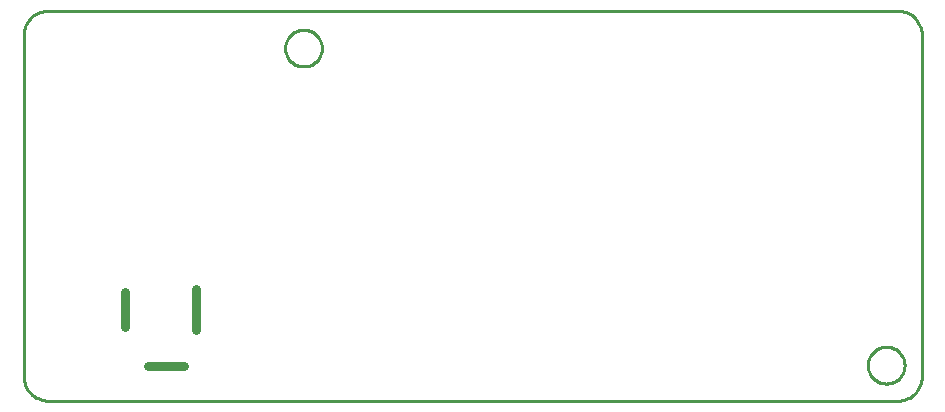
<source format=gko>
G04 EAGLE Gerber RS-274X export*
G75*
%MOMM*%
%FSLAX34Y34*%
%LPD*%
%IN*%
%IPPOS*%
%AMOC8*
5,1,8,0,0,1.08239X$1,22.5*%
G01*
%ADD10C,0.800000*%
%ADD11C,0.254000*%


D10*
X85340Y92200D02*
X85340Y62200D01*
X105340Y29200D02*
X135340Y29200D01*
X145340Y59700D02*
X145340Y94700D01*
D11*
X0Y20000D02*
X76Y18257D01*
X304Y16527D01*
X681Y14824D01*
X1206Y13160D01*
X1874Y11548D01*
X2680Y10000D01*
X3617Y8528D01*
X4679Y7144D01*
X5858Y5858D01*
X7144Y4679D01*
X8528Y3617D01*
X10000Y2680D01*
X11548Y1874D01*
X13160Y1206D01*
X14824Y681D01*
X16527Y304D01*
X18257Y76D01*
X20000Y0D01*
X740000Y0D01*
X741743Y76D01*
X743473Y304D01*
X745176Y681D01*
X746840Y1206D01*
X748452Y1874D01*
X750000Y2680D01*
X751472Y3617D01*
X752856Y4679D01*
X754142Y5858D01*
X755321Y7144D01*
X756383Y8528D01*
X757321Y10000D01*
X758126Y11548D01*
X758794Y13160D01*
X759319Y14824D01*
X759696Y16527D01*
X759924Y18257D01*
X760000Y20000D01*
X760000Y310000D01*
X759924Y311743D01*
X759696Y313473D01*
X759319Y315176D01*
X758794Y316840D01*
X758126Y318452D01*
X757321Y320000D01*
X756383Y321472D01*
X755321Y322856D01*
X754142Y324142D01*
X752856Y325321D01*
X751472Y326383D01*
X750000Y327321D01*
X748452Y328126D01*
X746840Y328794D01*
X745176Y329319D01*
X743473Y329696D01*
X741743Y329924D01*
X740000Y330000D01*
X20000Y330000D01*
X18257Y329924D01*
X16527Y329696D01*
X14824Y329319D01*
X13160Y328794D01*
X11548Y328126D01*
X10000Y327321D01*
X8528Y326383D01*
X7144Y325321D01*
X5858Y324142D01*
X4679Y322856D01*
X3617Y321472D01*
X2680Y320000D01*
X1874Y318452D01*
X1206Y316840D01*
X681Y315176D01*
X304Y313473D01*
X76Y311743D01*
X0Y310000D01*
X0Y20000D01*
X745500Y29446D02*
X745421Y28342D01*
X745263Y27246D01*
X745028Y26164D01*
X744716Y25102D01*
X744329Y24065D01*
X743869Y23058D01*
X743339Y22086D01*
X742740Y21154D01*
X742077Y20268D01*
X741352Y19431D01*
X740569Y18648D01*
X739732Y17923D01*
X738846Y17260D01*
X737914Y16661D01*
X736943Y16131D01*
X735935Y15671D01*
X734898Y15284D01*
X733836Y14972D01*
X732754Y14737D01*
X731658Y14579D01*
X730554Y14500D01*
X729446Y14500D01*
X728342Y14579D01*
X727246Y14737D01*
X726164Y14972D01*
X725102Y15284D01*
X724065Y15671D01*
X723058Y16131D01*
X722086Y16661D01*
X721154Y17260D01*
X720268Y17923D01*
X719431Y18648D01*
X718648Y19431D01*
X717923Y20268D01*
X717260Y21154D01*
X716661Y22086D01*
X716131Y23058D01*
X715671Y24065D01*
X715284Y25102D01*
X714972Y26164D01*
X714737Y27246D01*
X714579Y28342D01*
X714500Y29446D01*
X714500Y30554D01*
X714579Y31658D01*
X714737Y32754D01*
X714972Y33836D01*
X715284Y34898D01*
X715671Y35935D01*
X716131Y36943D01*
X716661Y37914D01*
X717260Y38846D01*
X717923Y39732D01*
X718648Y40569D01*
X719431Y41352D01*
X720268Y42077D01*
X721154Y42740D01*
X722086Y43339D01*
X723058Y43869D01*
X724065Y44329D01*
X725102Y44716D01*
X726164Y45028D01*
X727246Y45263D01*
X728342Y45421D01*
X729446Y45500D01*
X730554Y45500D01*
X731658Y45421D01*
X732754Y45263D01*
X733836Y45028D01*
X734898Y44716D01*
X735935Y44329D01*
X736943Y43869D01*
X737914Y43339D01*
X738846Y42740D01*
X739732Y42077D01*
X740569Y41352D01*
X741352Y40569D01*
X742077Y39732D01*
X742740Y38846D01*
X743339Y37914D01*
X743869Y36943D01*
X744329Y35935D01*
X744716Y34898D01*
X745028Y33836D01*
X745263Y32754D01*
X745421Y31658D01*
X745500Y30554D01*
X745500Y29446D01*
X252139Y297889D02*
X252060Y296785D01*
X251902Y295689D01*
X251667Y294607D01*
X251355Y293544D01*
X250968Y292507D01*
X250508Y291500D01*
X249977Y290528D01*
X249379Y289597D01*
X248715Y288710D01*
X247990Y287874D01*
X247207Y287091D01*
X246371Y286366D01*
X245484Y285702D01*
X244553Y285104D01*
X243581Y284573D01*
X242574Y284113D01*
X241537Y283726D01*
X240474Y283414D01*
X239392Y283179D01*
X238297Y283021D01*
X237192Y282942D01*
X236085Y282942D01*
X234981Y283021D01*
X233885Y283179D01*
X232803Y283414D01*
X231741Y283726D01*
X230703Y284113D01*
X229696Y284573D01*
X228724Y285104D01*
X227793Y285702D01*
X226907Y286366D01*
X226070Y287091D01*
X225287Y287874D01*
X224562Y288710D01*
X223898Y289597D01*
X223300Y290528D01*
X222769Y291500D01*
X222309Y292507D01*
X221922Y293544D01*
X221611Y294607D01*
X221375Y295689D01*
X221218Y296785D01*
X221139Y297889D01*
X221139Y298996D01*
X221218Y300100D01*
X221375Y301196D01*
X221611Y302278D01*
X221922Y303340D01*
X222309Y304378D01*
X222769Y305385D01*
X223300Y306357D01*
X223898Y307288D01*
X224562Y308174D01*
X225287Y309011D01*
X226070Y309794D01*
X226907Y310519D01*
X227793Y311183D01*
X228724Y311781D01*
X229696Y312312D01*
X230703Y312772D01*
X231741Y313159D01*
X232803Y313471D01*
X233885Y313706D01*
X234981Y313863D01*
X236085Y313942D01*
X237192Y313942D01*
X238297Y313863D01*
X239392Y313706D01*
X240474Y313471D01*
X241537Y313159D01*
X242574Y312772D01*
X243581Y312312D01*
X244553Y311781D01*
X245484Y311183D01*
X246371Y310519D01*
X247207Y309794D01*
X247990Y309011D01*
X248715Y308174D01*
X249379Y307288D01*
X249977Y306357D01*
X250508Y305385D01*
X250968Y304378D01*
X251355Y303340D01*
X251667Y302278D01*
X251902Y301196D01*
X252060Y300100D01*
X252139Y298996D01*
X252139Y297889D01*
M02*

</source>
# # # # #
= Task requirements =
Repeat the records above exactly. Pictures do not belong in the copy.

= Solution to the problem =
<source format=gko>
G04 EAGLE Gerber RS-274X export*
G75*
%MOMM*%
%FSLAX34Y34*%
%LPD*%
%IN*%
%IPPOS*%
%AMOC8*
5,1,8,0,0,1.08239X$1,22.5*%
G01*
%ADD10C,0.800000*%
%ADD11C,0.254000*%


D10*
X85340Y92200D02*
X85340Y62200D01*
X105340Y29200D02*
X135340Y29200D01*
X145340Y59700D02*
X145340Y94700D01*
D11*
X0Y20000D02*
X76Y18257D01*
X304Y16527D01*
X681Y14824D01*
X1206Y13160D01*
X1874Y11548D01*
X2680Y10000D01*
X3617Y8528D01*
X4679Y7144D01*
X5858Y5858D01*
X7144Y4679D01*
X8528Y3617D01*
X10000Y2680D01*
X11548Y1874D01*
X13160Y1206D01*
X14824Y681D01*
X16527Y304D01*
X18257Y76D01*
X20000Y0D01*
X740000Y0D01*
X741743Y76D01*
X743473Y304D01*
X745176Y681D01*
X746840Y1206D01*
X748452Y1874D01*
X750000Y2680D01*
X751472Y3617D01*
X752856Y4679D01*
X754142Y5858D01*
X755321Y7144D01*
X756383Y8528D01*
X757321Y10000D01*
X758126Y11548D01*
X758794Y13160D01*
X759319Y14824D01*
X759696Y16527D01*
X759924Y18257D01*
X760000Y20000D01*
X760000Y310000D01*
X759924Y311743D01*
X759696Y313473D01*
X759319Y315176D01*
X758794Y316840D01*
X758126Y318452D01*
X757321Y320000D01*
X756383Y321472D01*
X755321Y322856D01*
X754142Y324142D01*
X752856Y325321D01*
X751472Y326383D01*
X750000Y327321D01*
X748452Y328126D01*
X746840Y328794D01*
X745176Y329319D01*
X743473Y329696D01*
X741743Y329924D01*
X740000Y330000D01*
X20000Y330000D01*
X18257Y329924D01*
X16527Y329696D01*
X14824Y329319D01*
X13160Y328794D01*
X11548Y328126D01*
X10000Y327321D01*
X8528Y326383D01*
X7144Y325321D01*
X5858Y324142D01*
X4679Y322856D01*
X3617Y321472D01*
X2680Y320000D01*
X1874Y318452D01*
X1206Y316840D01*
X681Y315176D01*
X304Y313473D01*
X76Y311743D01*
X0Y310000D01*
X0Y20000D01*
X745500Y29446D02*
X745421Y28342D01*
X745263Y27246D01*
X745028Y26164D01*
X744716Y25102D01*
X744329Y24065D01*
X743869Y23058D01*
X743339Y22086D01*
X742740Y21154D01*
X742077Y20268D01*
X741352Y19431D01*
X740569Y18648D01*
X739732Y17923D01*
X738846Y17260D01*
X737914Y16661D01*
X736943Y16131D01*
X735935Y15671D01*
X734898Y15284D01*
X733836Y14972D01*
X732754Y14737D01*
X731658Y14579D01*
X730554Y14500D01*
X729446Y14500D01*
X728342Y14579D01*
X727246Y14737D01*
X726164Y14972D01*
X725102Y15284D01*
X724065Y15671D01*
X723058Y16131D01*
X722086Y16661D01*
X721154Y17260D01*
X720268Y17923D01*
X719431Y18648D01*
X718648Y19431D01*
X717923Y20268D01*
X717260Y21154D01*
X716661Y22086D01*
X716131Y23058D01*
X715671Y24065D01*
X715284Y25102D01*
X714972Y26164D01*
X714737Y27246D01*
X714579Y28342D01*
X714500Y29446D01*
X714500Y30554D01*
X714579Y31658D01*
X714737Y32754D01*
X714972Y33836D01*
X715284Y34898D01*
X715671Y35935D01*
X716131Y36943D01*
X716661Y37914D01*
X717260Y38846D01*
X717923Y39732D01*
X718648Y40569D01*
X719431Y41352D01*
X720268Y42077D01*
X721154Y42740D01*
X722086Y43339D01*
X723058Y43869D01*
X724065Y44329D01*
X725102Y44716D01*
X726164Y45028D01*
X727246Y45263D01*
X728342Y45421D01*
X729446Y45500D01*
X730554Y45500D01*
X731658Y45421D01*
X732754Y45263D01*
X733836Y45028D01*
X734898Y44716D01*
X735935Y44329D01*
X736943Y43869D01*
X737914Y43339D01*
X738846Y42740D01*
X739732Y42077D01*
X740569Y41352D01*
X741352Y40569D01*
X742077Y39732D01*
X742740Y38846D01*
X743339Y37914D01*
X743869Y36943D01*
X744329Y35935D01*
X744716Y34898D01*
X745028Y33836D01*
X745263Y32754D01*
X745421Y31658D01*
X745500Y30554D01*
X745500Y29446D01*
X252139Y297889D02*
X252060Y296785D01*
X251902Y295689D01*
X251667Y294607D01*
X251355Y293544D01*
X250968Y292507D01*
X250508Y291500D01*
X249977Y290528D01*
X249379Y289597D01*
X248715Y288710D01*
X247990Y287874D01*
X247207Y287091D01*
X246371Y286366D01*
X245484Y285702D01*
X244553Y285104D01*
X243581Y284573D01*
X242574Y284113D01*
X241537Y283726D01*
X240474Y283414D01*
X239392Y283179D01*
X238297Y283021D01*
X237192Y282942D01*
X236085Y282942D01*
X234981Y283021D01*
X233885Y283179D01*
X232803Y283414D01*
X231741Y283726D01*
X230703Y284113D01*
X229696Y284573D01*
X228724Y285104D01*
X227793Y285702D01*
X226907Y286366D01*
X226070Y287091D01*
X225287Y287874D01*
X224562Y288710D01*
X223898Y289597D01*
X223300Y290528D01*
X222769Y291500D01*
X222309Y292507D01*
X221922Y293544D01*
X221611Y294607D01*
X221375Y295689D01*
X221218Y296785D01*
X221139Y297889D01*
X221139Y298996D01*
X221218Y300100D01*
X221375Y301196D01*
X221611Y302278D01*
X221922Y303340D01*
X222309Y304378D01*
X222769Y305385D01*
X223300Y306357D01*
X223898Y307288D01*
X224562Y308174D01*
X225287Y309011D01*
X226070Y309794D01*
X226907Y310519D01*
X227793Y311183D01*
X228724Y311781D01*
X229696Y312312D01*
X230703Y312772D01*
X231741Y313159D01*
X232803Y313471D01*
X233885Y313706D01*
X234981Y313863D01*
X236085Y313942D01*
X237192Y313942D01*
X238297Y313863D01*
X239392Y313706D01*
X240474Y313471D01*
X241537Y313159D01*
X242574Y312772D01*
X243581Y312312D01*
X244553Y311781D01*
X245484Y311183D01*
X246371Y310519D01*
X247207Y309794D01*
X247990Y309011D01*
X248715Y308174D01*
X249379Y307288D01*
X249977Y306357D01*
X250508Y305385D01*
X250968Y304378D01*
X251355Y303340D01*
X251667Y302278D01*
X251902Y301196D01*
X252060Y300100D01*
X252139Y298996D01*
X252139Y297889D01*
M02*

</source>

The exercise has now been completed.